Моррис воспринял новую в творчестве Россетти попытку визуализации чувственности, передачи одухотворенности телесной жизни. Она была ему очень близка, поскольку он сам уже с середины 1850-х годов задумывался о программе нового искусства, которое охватило бы все сферы человеческой деятельности. Причем это должно было быть такое искусство, которое смогло бы противопоставить ценности природные и эстетические – ценностям цивилизации, для Морриса отвратительные. Сначала он хотел стать католическим священником и даже основать монастырь; затем, после путешествия по Франции и посещения Руанского собора, которое он считал одним из главных событий своей жизни, решил стать архитектором. При этом он был замечательным поэтом, всесторонне и богато одаренным человеком.
Встреча с Россетти оказалась судьбоносной. В искусстве прерафаэлитов Моррис увидел дальнейший путь.

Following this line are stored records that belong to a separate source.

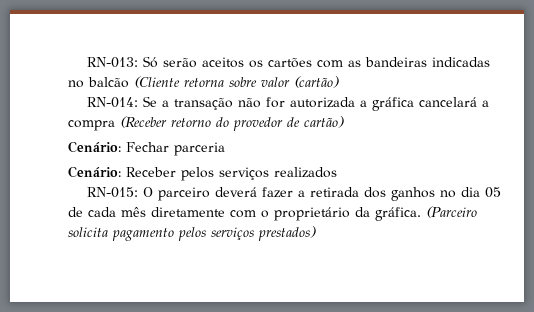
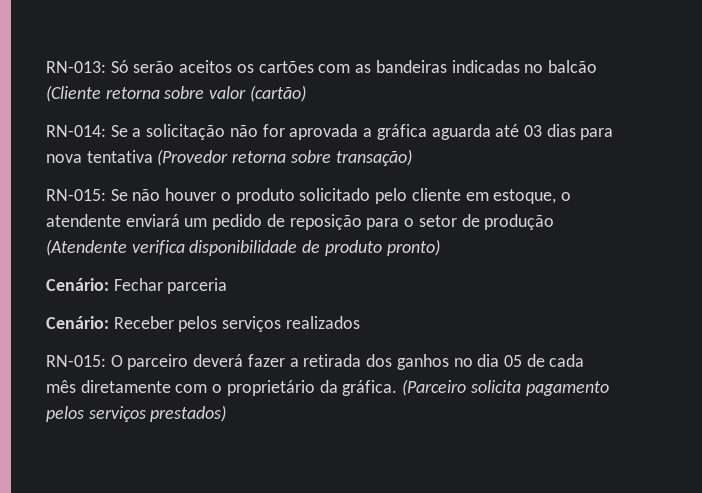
[174,98,234,110] transação -> [146,124,226,140] solicitação
[290,97,356,108] autorizada -> [289,124,359,140] aprovada
[419,97,490,107] [68,116,344,131] cancelará a compra (Receber retorno do provedor de cartão) -> [431,124,614,140] [46,149,412,166] [46,188,571,204] [46,214,555,230] [46,239,440,256] aguarda até 03 dias para nova tentativa (Provedor retorna sobre transação) // RN-015: Se não houver o produto solicitado pelo cliente em estoque, o atendente enviará um pedido de reposição para o setor de produção (Atendente verifica disponibilidade de produto pronto)

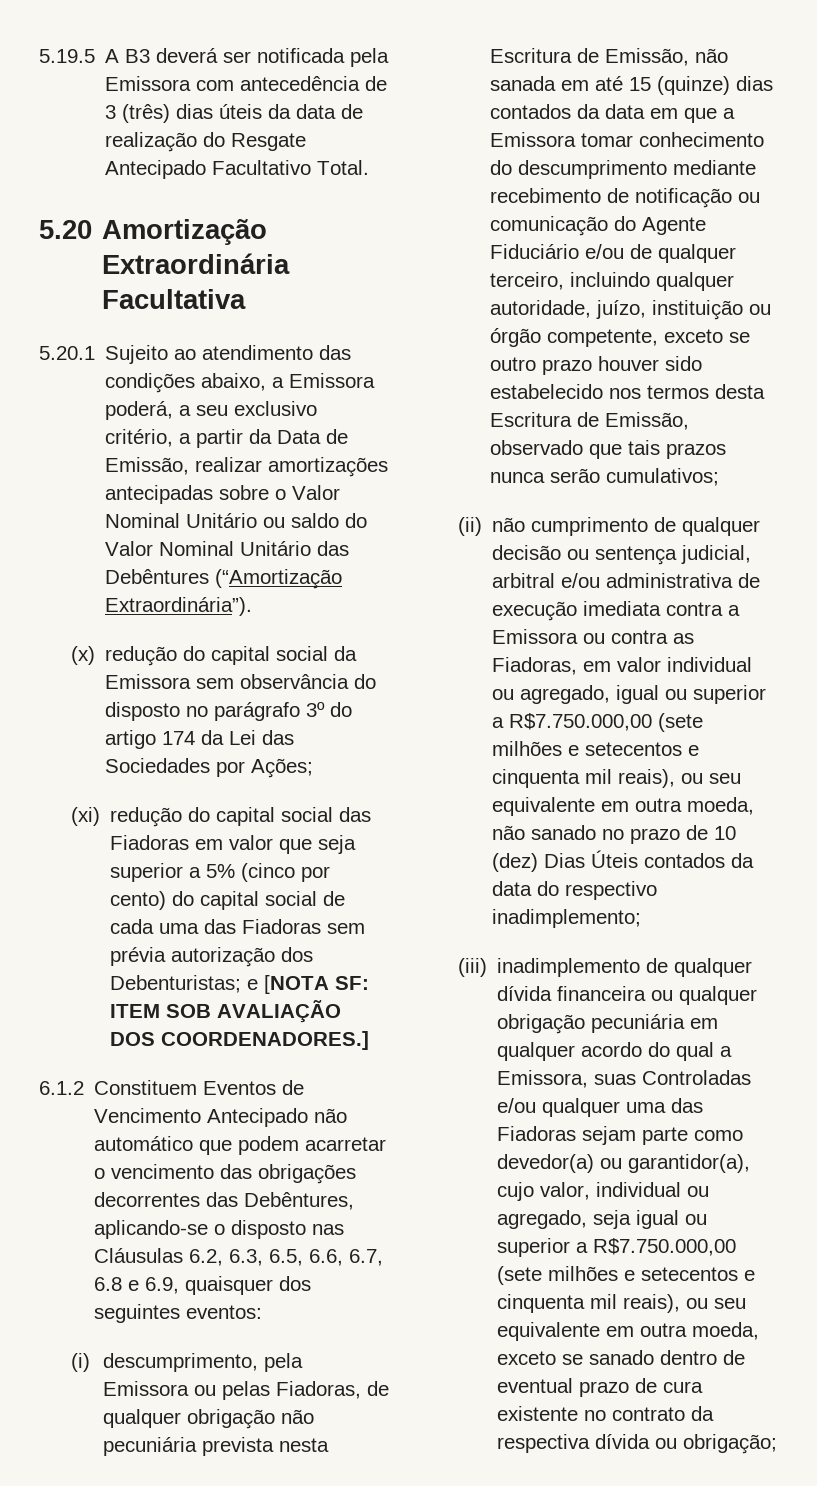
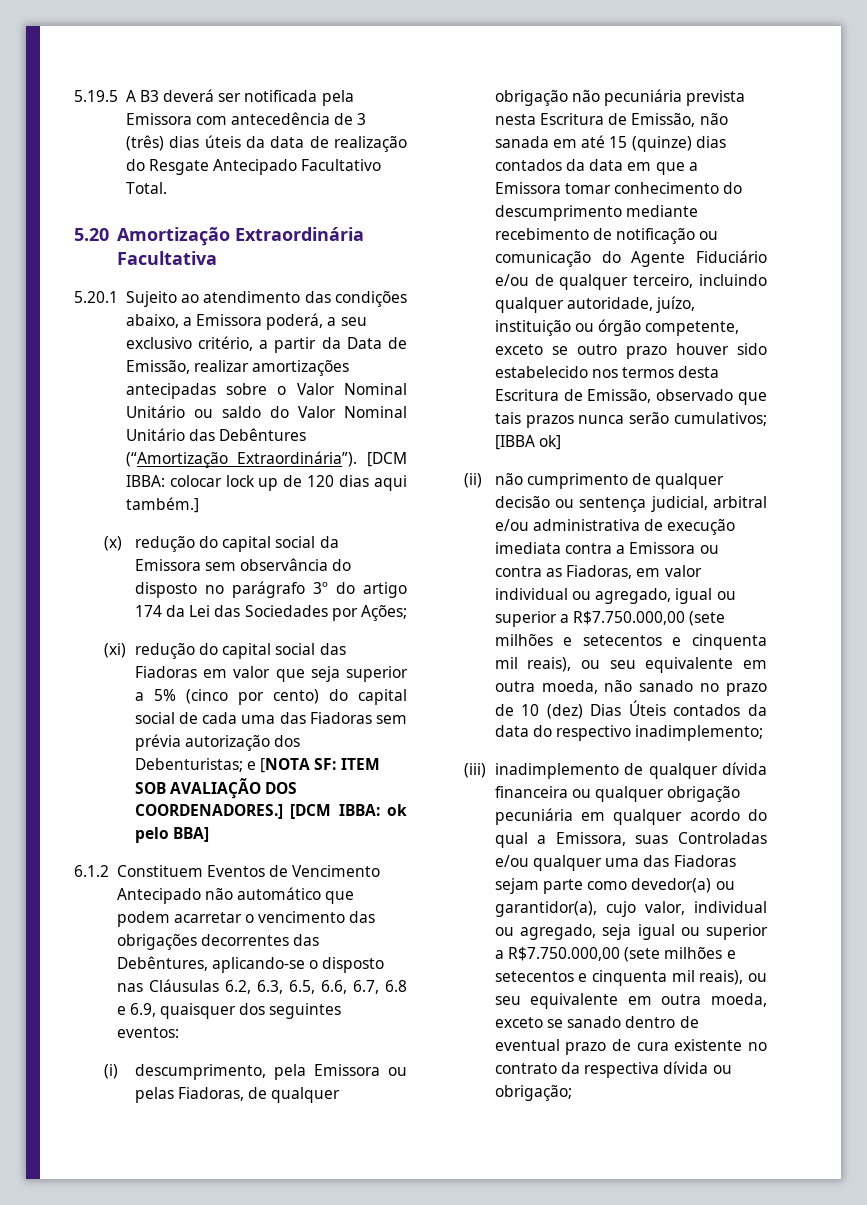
(253, 606) none -> [367,452,407,467] [125,475,407,491] [125,497,199,513] [DCM IBBA: colocar lock up de 120 dias aqui também.]
(370, 1040) none -> [290,804,407,819] [134,827,209,843] [DCM IBBA: ok pelo BBA]
(720, 477) none -> [494,435,561,450] [IBBA ok]

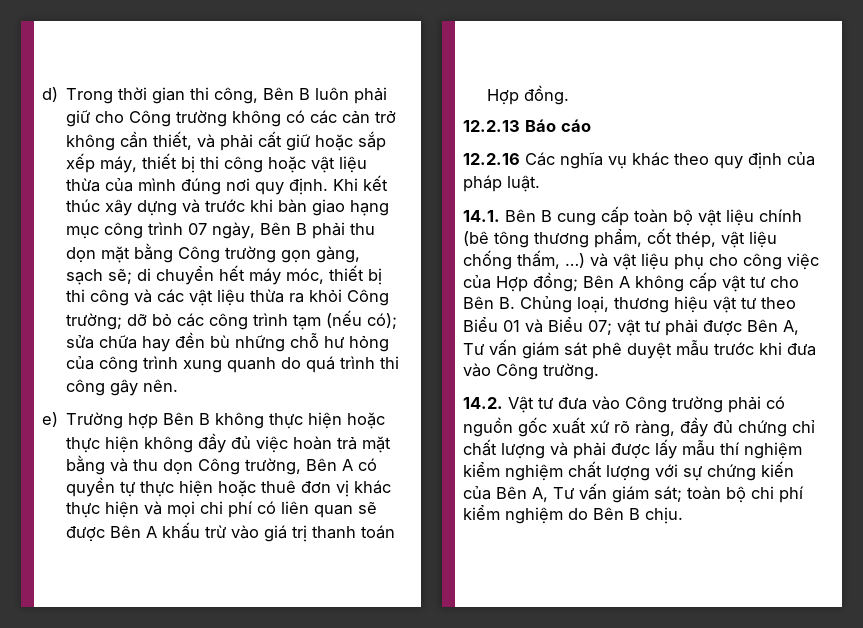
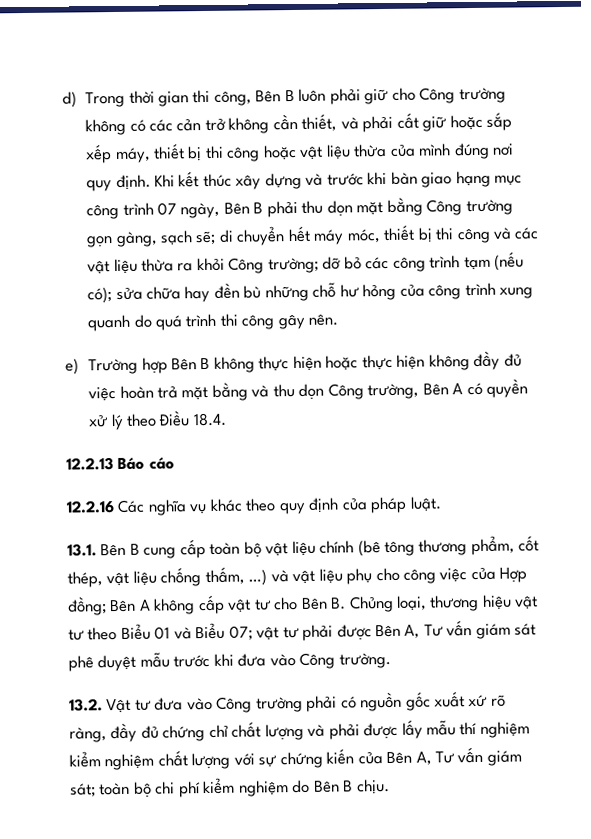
[120,480,392,497] [66,501,378,518] [66,522,396,542] [487,85,570,105] tự thực hiện hoặc thuê đơn vị khác thực hiện và mọi chi phí có liên quan sẽ được Bên A khấu trừ vào giá trị thanh toán Hợp đồng. -> [88,410,227,431] xử lý theo Điều 18.4.
[463,210,500,222] 14.1. -> [67,543,97,557] 13.1.
[463,397,503,409] 14.2. -> [69,698,103,712] 13.2.

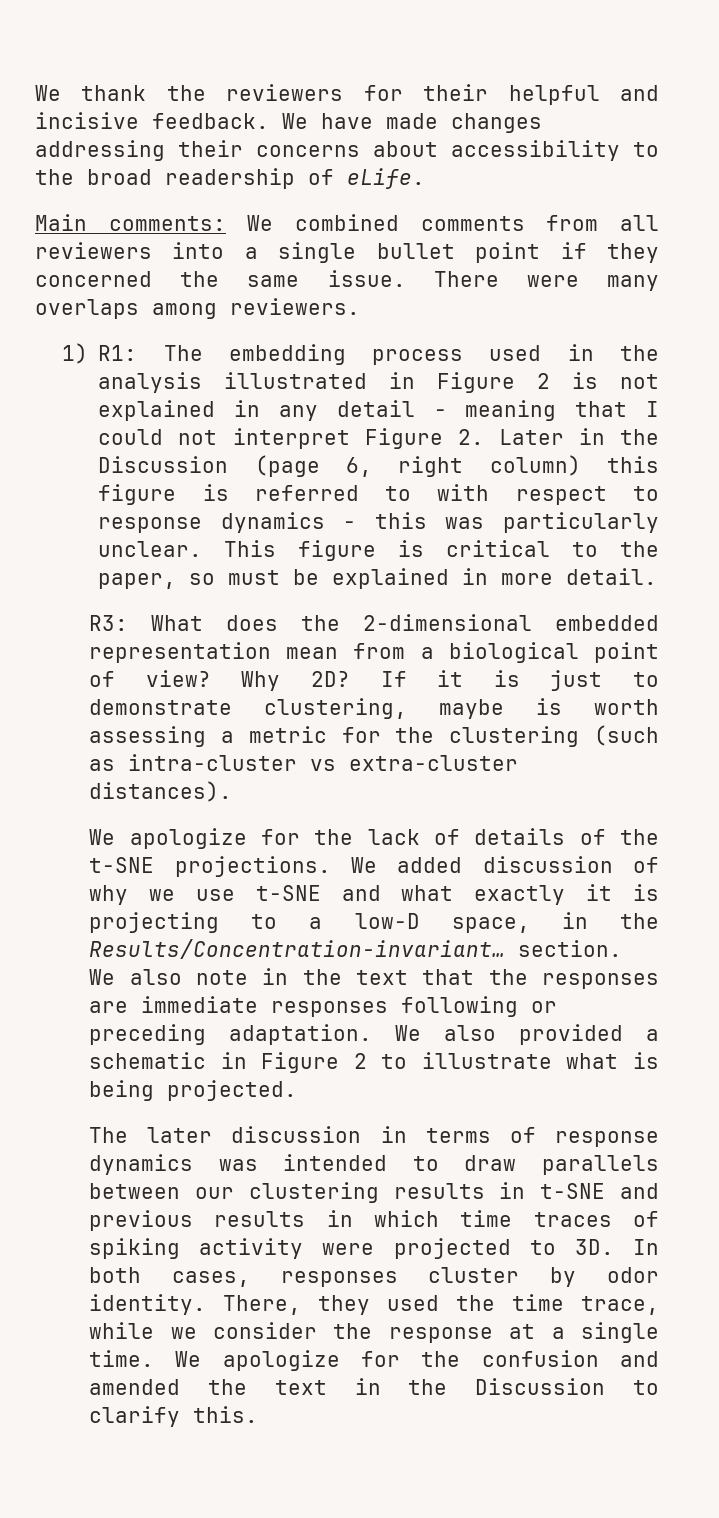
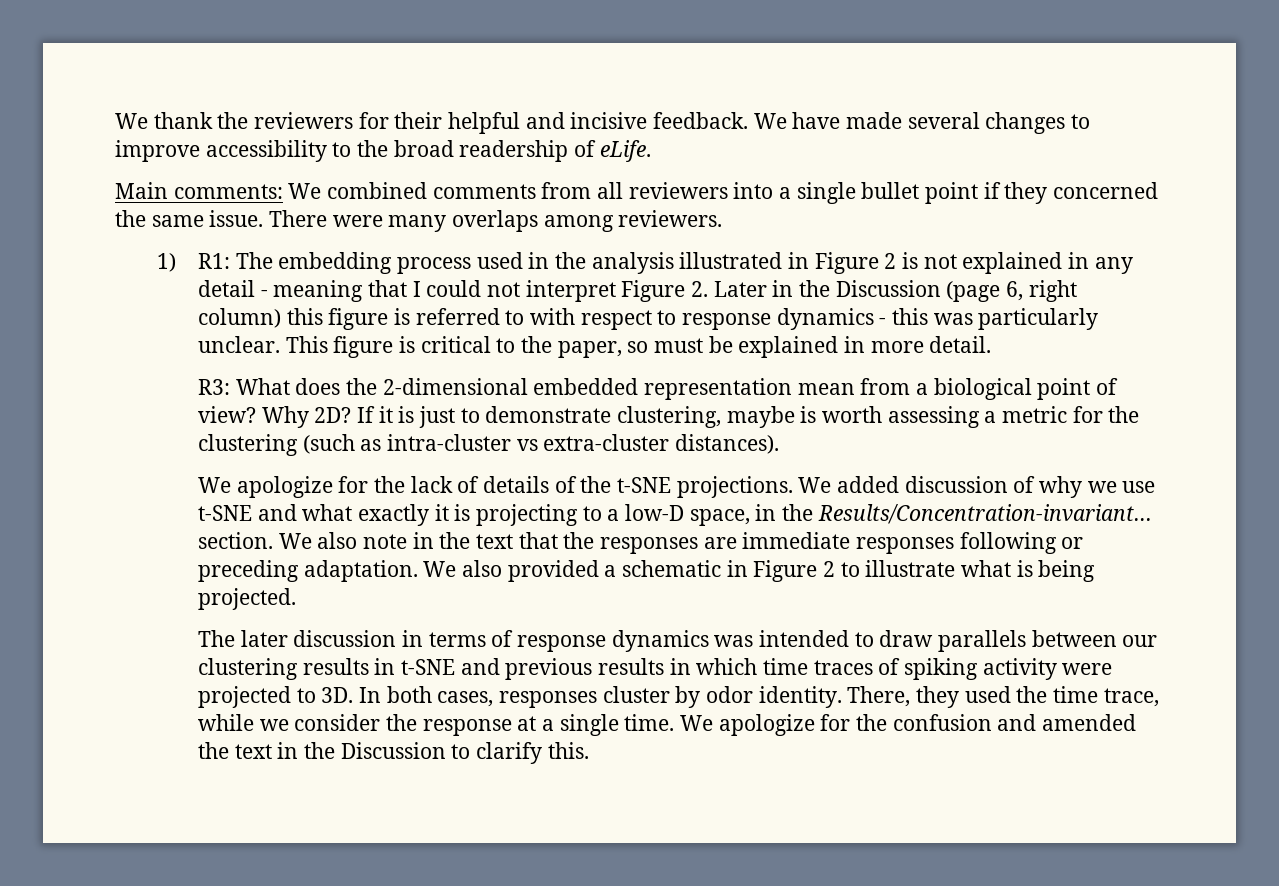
[451,113,542,133] [35,140,438,161] changes addressing their concerns about -> [907,112,1091,134] [115,140,200,162] several changes to improve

Дело в том, что Моррис вовсе не разделял всеобщего восхищения искусством эпохи Высокого Возрождения. Он был уверен: именно в тот роковой момент искусство и ремесло разделились и пошли каждое своей дорогой. Мы видели, что в эпоху готики ремесленник гордился своим изделием, будь то кусок ткани, горшок, собор, плуг или скульптура. В тот момент, когда живописец начал гордиться картиной больше, чем кузнец – отлично сработанной подковой, и объявил ее высшей ценностью, считал Моррис, и произошла катастрофа.
Если искусство станет достоянием узкого круга ценителей, оно обречено – ему не выстоять против напора конвейерной массовой продукции: в этом Моррис был совершенно уверен.
Нельзя не отметить его прозорливость.
Моррис построил для себя и жены Джейн Красный дом (Red House), в котором каждая мелочь выражала
Примечателен выбор места для нового здания – конечно, не случайный. Это точка на паломническом пути из Лондона в Кентербери, к Кентерберийскому собору, где находились мощи святого архиепископа Томаса Бекета. Собор построен в готическом стиле, которым увлекались и Моррис, и Уэбб; недаром вход в дом носил название «Отдых пилигримов». Окружающий пейзаж сам Моррис характеризовал как среднеанглийский, обычный, без неограниченных пространств, безлюдных лесов, неприступных гор. Он радовался, что здесь всего в меру – небольших речек, равнин, плоских холмов. Не скучно, но и не слишком впечатляет. «Свою крепость» он не считал ни особняком, ни дворцом, только «скромным благопристойным домом» в национальном вкусе.
Отказавшись от всего бравурного, вызывающего, Моррис отверг также исконную, казалось бы, для архитектуры идею главного фасада здания. Г-образное в плане, оно имеет обход по всему периметру и стоит так, чтобы отовсюду выглядеть красиво. Во внутреннем углу находится колодец, тоже из красного кирпича, материала в равной степени элегантного, прочного и, что называется, на все времена. Готические элементы отделки (например, проемы дверей и окон) не выглядят нарочито, здесь нет ничего слишком стрельчатого или чересчур высокого. Сами пропорции дома совпадают с человеческими: потолки не очень высокие – но и не низкие, помещения не велики и не малы.